In this instant, bringing the instruments onstage and into the hands of the actors, ties Once to ancient traditions of story-telling and oral culture, enhanced by Enda Walsh’s smart, spare book.
The Hangar’s new Artistic Director, Shirley Serotsky, helms the show with a sure, attentive touch. Serotsky has a gorgeous sense of space, conjuring streets and interiors, and, more subtly, emotional shifts with her staging. A chiaroscuro of moods suffuses the evening, delicate intimacy gives way to boisterous bonhomie as the storytelling partners the lush music. Fatima Sowe refracts the energy of the 13 strong cast into swirls of movement in the scene transitions, slowing and speeding the bodies as they fall into the next beat.
The original orchestration by Martin Lowe builds off the simple duo of guitar and piano that anchors Hansard and Irglová’s enchanting song-writing, weaving in violin, accordion, banjo, cello, flute, bass, winds, penny whistle, harmonica, melodica, ukulele, mandolin, drums and even bodhran (an Irish drum) and cajon (a Peruvian wooden percussive box); it’s superbly realized by music director Christopher “Red” Blisset.
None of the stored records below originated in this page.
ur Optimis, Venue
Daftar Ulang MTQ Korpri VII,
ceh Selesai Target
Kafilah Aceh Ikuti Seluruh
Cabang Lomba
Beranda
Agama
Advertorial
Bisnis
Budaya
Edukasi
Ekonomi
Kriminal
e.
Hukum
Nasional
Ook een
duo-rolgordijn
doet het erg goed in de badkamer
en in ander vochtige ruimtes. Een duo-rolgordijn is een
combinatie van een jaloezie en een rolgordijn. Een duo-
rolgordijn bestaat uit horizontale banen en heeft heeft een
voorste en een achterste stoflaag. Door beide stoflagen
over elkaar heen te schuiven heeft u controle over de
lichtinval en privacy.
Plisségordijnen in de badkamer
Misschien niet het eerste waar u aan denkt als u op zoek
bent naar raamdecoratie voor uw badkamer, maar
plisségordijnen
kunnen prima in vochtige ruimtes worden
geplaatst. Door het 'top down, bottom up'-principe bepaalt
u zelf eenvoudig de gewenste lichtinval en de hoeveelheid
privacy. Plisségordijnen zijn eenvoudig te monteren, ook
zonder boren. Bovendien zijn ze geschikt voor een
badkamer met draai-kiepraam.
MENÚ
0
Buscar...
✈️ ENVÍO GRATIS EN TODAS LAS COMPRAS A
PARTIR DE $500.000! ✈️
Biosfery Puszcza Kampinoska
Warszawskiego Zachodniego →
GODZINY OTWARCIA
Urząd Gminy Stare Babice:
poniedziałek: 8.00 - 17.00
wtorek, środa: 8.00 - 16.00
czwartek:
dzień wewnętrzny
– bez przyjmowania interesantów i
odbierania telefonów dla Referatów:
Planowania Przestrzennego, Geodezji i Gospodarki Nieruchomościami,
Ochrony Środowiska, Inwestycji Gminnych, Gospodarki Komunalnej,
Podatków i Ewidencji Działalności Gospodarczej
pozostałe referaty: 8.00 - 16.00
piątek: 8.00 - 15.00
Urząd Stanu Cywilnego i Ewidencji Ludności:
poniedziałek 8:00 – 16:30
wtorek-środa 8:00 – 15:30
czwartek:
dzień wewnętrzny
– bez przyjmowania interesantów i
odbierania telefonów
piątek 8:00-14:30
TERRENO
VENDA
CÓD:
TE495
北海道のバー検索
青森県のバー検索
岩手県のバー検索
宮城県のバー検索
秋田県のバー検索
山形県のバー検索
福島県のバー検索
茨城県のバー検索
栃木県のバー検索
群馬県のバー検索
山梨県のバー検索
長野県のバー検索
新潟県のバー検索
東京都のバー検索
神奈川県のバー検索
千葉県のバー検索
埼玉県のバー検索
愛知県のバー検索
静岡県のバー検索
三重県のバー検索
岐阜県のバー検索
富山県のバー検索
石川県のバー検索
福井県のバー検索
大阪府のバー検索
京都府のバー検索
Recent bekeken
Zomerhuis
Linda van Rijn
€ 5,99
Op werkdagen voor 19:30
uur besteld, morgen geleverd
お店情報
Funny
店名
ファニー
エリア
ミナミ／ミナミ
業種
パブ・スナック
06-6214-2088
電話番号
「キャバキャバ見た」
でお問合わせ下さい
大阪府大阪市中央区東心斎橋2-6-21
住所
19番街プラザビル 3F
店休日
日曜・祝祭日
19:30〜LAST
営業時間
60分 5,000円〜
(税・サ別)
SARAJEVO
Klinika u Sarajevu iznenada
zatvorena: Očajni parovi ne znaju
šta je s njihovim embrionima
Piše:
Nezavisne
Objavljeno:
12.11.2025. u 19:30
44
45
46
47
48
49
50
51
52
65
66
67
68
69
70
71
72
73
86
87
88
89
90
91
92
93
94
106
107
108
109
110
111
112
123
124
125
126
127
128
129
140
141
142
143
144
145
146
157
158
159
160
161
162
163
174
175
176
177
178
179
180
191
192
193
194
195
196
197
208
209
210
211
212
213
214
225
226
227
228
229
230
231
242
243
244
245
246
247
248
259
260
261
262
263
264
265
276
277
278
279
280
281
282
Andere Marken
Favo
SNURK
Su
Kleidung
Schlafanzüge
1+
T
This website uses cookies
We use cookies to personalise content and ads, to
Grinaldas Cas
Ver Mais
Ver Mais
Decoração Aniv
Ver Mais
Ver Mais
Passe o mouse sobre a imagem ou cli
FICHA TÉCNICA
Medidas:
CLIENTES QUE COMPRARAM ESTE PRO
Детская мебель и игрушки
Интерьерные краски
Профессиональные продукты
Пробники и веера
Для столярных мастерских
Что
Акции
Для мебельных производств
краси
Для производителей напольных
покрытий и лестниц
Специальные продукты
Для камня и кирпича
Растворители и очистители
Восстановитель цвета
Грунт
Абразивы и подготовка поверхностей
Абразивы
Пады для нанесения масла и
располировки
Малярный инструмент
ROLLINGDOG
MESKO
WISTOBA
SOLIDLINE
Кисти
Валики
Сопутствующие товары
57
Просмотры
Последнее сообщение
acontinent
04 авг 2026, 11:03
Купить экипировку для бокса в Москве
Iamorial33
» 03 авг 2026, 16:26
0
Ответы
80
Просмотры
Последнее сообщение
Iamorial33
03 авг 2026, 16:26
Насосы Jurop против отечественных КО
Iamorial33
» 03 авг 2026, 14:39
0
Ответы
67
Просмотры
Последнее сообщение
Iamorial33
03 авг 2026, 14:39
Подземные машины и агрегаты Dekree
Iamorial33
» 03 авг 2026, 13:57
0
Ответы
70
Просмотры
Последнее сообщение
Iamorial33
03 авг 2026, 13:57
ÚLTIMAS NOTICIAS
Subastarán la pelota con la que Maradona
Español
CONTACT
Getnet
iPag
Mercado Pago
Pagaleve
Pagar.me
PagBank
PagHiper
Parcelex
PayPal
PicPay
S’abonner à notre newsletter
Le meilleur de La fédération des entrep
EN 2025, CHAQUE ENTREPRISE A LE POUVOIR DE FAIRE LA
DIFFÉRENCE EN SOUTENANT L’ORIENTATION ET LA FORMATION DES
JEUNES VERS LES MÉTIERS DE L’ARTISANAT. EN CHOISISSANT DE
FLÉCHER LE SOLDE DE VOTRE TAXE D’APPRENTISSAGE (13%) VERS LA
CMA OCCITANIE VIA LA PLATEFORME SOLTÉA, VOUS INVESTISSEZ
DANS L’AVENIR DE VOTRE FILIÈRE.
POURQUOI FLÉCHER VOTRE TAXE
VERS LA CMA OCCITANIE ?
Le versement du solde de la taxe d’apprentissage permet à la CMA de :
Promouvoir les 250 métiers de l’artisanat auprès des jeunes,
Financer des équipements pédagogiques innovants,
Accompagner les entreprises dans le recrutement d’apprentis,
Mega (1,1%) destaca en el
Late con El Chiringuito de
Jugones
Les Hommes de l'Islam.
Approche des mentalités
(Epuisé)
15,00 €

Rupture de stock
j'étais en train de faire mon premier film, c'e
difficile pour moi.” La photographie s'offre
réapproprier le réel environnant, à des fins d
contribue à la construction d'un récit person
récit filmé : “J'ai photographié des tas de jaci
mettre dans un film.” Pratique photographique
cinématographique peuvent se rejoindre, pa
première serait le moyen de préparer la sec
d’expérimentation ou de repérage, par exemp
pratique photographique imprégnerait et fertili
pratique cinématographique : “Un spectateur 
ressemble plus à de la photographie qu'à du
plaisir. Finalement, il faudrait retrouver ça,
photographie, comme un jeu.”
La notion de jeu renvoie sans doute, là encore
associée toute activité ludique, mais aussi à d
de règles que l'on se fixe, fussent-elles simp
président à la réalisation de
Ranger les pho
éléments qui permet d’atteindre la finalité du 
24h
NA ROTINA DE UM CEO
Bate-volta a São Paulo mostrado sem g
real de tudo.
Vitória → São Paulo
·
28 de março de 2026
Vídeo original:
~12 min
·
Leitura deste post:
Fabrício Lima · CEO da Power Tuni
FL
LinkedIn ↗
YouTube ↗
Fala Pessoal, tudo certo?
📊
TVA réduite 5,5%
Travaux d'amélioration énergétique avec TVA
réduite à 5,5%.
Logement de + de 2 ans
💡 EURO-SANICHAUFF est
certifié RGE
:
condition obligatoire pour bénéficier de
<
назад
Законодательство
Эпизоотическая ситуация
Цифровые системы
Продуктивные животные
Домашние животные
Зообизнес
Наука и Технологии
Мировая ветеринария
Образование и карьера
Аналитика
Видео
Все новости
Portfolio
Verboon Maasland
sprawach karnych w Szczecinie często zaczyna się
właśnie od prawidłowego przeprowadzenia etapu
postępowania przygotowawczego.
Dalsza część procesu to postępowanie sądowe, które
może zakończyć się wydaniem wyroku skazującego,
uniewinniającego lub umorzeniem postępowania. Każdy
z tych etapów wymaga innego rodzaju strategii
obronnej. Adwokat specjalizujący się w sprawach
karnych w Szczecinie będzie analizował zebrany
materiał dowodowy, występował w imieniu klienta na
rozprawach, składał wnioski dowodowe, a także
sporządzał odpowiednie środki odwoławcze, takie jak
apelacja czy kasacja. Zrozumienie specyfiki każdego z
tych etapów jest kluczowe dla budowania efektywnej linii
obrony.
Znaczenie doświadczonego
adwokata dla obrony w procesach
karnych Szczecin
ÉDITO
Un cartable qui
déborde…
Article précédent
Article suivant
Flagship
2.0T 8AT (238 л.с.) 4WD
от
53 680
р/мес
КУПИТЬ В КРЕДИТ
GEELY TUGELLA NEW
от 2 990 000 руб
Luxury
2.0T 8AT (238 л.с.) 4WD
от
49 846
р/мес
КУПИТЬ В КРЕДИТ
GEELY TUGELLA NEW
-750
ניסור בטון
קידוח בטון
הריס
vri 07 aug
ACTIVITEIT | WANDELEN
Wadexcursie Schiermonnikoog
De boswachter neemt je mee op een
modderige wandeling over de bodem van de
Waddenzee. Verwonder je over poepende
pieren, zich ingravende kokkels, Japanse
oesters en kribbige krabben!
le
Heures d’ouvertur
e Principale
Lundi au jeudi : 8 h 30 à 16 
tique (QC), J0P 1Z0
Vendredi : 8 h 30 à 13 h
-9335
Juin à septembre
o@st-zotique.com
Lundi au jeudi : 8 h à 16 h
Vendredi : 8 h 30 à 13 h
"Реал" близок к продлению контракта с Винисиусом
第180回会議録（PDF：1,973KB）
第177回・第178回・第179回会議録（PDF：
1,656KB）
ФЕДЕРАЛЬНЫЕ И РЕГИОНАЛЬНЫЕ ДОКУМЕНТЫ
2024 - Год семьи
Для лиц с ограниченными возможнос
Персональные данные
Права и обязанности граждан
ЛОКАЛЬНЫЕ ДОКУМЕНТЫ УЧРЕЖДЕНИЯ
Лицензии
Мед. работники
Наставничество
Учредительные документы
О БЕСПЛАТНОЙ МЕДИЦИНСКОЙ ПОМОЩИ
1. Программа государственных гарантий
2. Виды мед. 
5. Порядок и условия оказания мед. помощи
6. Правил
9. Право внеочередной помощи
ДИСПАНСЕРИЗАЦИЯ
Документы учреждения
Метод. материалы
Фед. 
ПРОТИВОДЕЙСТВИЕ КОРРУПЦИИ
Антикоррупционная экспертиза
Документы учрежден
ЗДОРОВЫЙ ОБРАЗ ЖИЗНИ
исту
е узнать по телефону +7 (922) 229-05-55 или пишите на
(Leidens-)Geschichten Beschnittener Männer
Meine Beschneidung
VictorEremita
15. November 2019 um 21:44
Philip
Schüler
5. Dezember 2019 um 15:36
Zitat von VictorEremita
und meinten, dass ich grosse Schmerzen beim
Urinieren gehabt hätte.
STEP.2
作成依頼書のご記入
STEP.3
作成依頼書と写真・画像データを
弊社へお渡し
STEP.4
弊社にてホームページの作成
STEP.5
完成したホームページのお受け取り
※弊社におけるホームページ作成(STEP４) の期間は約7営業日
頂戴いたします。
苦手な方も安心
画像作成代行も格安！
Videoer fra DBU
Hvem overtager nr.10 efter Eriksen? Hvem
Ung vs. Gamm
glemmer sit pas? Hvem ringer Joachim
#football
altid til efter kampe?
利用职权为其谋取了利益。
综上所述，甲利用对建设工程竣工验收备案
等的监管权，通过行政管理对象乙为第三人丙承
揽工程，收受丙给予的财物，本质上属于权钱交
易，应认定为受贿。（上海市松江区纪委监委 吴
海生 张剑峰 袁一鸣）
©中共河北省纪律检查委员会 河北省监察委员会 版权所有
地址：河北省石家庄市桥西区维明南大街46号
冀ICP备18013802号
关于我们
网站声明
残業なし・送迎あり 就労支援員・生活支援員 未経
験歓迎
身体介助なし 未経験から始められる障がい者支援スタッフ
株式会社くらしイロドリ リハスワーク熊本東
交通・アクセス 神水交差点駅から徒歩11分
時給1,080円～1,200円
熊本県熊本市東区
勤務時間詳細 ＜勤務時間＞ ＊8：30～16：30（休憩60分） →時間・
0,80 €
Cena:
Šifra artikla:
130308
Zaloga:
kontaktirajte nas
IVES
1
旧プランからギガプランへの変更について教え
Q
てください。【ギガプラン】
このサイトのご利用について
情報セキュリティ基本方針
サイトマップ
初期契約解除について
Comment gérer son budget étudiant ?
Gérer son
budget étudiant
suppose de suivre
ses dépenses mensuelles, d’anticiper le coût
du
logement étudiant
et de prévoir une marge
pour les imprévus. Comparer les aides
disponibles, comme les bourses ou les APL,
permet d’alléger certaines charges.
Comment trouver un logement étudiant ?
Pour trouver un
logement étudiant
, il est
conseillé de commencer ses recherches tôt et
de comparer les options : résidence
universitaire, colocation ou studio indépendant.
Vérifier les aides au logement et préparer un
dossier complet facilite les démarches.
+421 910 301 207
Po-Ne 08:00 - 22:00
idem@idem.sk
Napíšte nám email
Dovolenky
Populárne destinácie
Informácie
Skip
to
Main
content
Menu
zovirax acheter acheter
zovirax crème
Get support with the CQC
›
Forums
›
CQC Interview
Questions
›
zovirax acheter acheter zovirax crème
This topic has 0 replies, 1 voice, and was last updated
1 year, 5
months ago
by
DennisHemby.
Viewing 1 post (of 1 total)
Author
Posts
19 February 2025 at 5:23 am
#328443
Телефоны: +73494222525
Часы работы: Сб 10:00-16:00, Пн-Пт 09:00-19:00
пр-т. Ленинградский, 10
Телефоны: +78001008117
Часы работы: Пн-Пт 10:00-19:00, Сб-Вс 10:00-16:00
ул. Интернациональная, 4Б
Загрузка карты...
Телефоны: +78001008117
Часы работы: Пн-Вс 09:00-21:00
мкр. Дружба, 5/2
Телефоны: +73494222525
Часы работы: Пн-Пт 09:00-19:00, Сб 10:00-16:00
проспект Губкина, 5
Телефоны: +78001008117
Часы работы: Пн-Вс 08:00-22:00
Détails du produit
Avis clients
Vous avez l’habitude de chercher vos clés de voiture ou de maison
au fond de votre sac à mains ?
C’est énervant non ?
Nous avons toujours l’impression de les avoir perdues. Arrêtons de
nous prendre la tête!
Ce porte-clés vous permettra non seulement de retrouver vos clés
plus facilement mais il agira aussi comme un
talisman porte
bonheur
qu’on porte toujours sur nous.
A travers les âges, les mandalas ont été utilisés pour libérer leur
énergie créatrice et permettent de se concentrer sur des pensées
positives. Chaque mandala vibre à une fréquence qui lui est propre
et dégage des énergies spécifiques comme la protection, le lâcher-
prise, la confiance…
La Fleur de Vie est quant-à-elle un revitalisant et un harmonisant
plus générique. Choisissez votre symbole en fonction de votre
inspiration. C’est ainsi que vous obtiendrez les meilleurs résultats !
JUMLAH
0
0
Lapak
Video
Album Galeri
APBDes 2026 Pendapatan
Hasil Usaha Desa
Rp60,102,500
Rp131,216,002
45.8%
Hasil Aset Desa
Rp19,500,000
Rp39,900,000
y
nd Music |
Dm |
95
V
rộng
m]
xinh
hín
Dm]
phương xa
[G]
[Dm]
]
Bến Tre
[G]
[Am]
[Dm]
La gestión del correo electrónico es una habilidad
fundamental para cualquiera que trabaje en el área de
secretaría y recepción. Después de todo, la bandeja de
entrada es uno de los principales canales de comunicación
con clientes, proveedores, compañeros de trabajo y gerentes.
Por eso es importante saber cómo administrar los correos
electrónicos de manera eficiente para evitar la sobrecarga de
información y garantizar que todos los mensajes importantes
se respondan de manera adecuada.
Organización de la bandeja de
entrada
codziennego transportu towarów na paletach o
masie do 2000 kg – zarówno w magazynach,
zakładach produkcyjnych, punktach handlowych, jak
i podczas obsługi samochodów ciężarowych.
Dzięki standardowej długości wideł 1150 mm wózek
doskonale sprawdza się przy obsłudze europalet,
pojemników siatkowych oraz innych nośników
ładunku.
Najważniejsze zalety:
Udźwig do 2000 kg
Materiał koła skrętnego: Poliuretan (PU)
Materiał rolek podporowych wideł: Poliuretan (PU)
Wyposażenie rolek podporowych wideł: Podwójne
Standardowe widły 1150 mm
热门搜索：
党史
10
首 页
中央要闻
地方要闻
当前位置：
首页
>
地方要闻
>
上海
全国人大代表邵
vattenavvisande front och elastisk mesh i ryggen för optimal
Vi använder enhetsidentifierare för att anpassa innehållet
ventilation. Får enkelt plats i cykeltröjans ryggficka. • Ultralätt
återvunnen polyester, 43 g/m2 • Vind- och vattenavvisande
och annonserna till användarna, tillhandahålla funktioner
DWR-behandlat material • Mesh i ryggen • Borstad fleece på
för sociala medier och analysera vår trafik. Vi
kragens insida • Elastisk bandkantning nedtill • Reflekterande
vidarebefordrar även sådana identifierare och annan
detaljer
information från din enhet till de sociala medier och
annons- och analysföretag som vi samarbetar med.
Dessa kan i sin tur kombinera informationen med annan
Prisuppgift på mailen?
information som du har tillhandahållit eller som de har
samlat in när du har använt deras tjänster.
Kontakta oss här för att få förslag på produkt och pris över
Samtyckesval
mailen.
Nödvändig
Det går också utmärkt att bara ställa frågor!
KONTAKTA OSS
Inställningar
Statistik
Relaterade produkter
As Guy, Heath Saunders cuts into the ballads with ache and yearning, modulating easily to gentler caressing, even crooning tones or letting loose with rocking snarls. They alternate comical diffidence with tentative cock-strutting as they are confused, allured, and eventually immersed in a romance that is as much artistic as hormonal with the Girl (Julie Benko.)
This Girl refuses to be boxed in: her earnest directness both challenges and disarms these Irishmen, but she can flit instantly to guarded. Benko hits these character notes precisely, shaping a woman who mixes the practical with the ethereal. Her stunning voice dances with the songs, soaring and opening as needed then landing gently as a butterfly.
Craig Macdonald’s Da ignites laughs and pathos as a man of few words but deep feelings in brief scenes with his son; while Heidi Hayes is a fascinating mix of laconic and fiery as Girl’s Czech mother, Barushka. At the performance I saw, Kestrel Lavine winningly played Girl’s silent daughter, Ivanka (Olive Haynes alternates.)
Around this familial core are arranged the colorful and more broadly comical Dublin inhabitants. Chief among these is the music store owner, BIlly, the Girl’s self-appointed protector. quick-fused yet gruffly gentle, brought to blustering full-blooded life by Evan Harrington. As the bumbling wannabe rocker Banker, Blisset is his delicious foil. Trevor Lindley Craft and Chibueze Ihuoma portray Girl’s Czech flatmates, the dangling, inquisitive Svec and the more inward and easily lovesick Andrej.
Rounding out the superb ensemble are Linda Bard, David Corlew, Nicole D’Angelo and Tony Moreno, all spot on.
Debra Kim Sivigny’s unobtrusive costumes ably denote character and allow for flowing movement. John D. Alexander lights with a sense of atmosphere and place. Most striking is the elegant simplicity of Steven TenEyck’s setting: a planked platform with central stepped platform, flanked by open green-blue metalwork, suggesting a jewel box open to the surrounding sky and trees. Dropping the original setting of an Irish pub, TenEyck and Serotsky have located this enchanted tale in an abstraction of the music shop.
Let the Hangar’s Once cast its beguiling Gaelic spell on you. It will gladden your heart (and perhaps leave a tear in your eye.)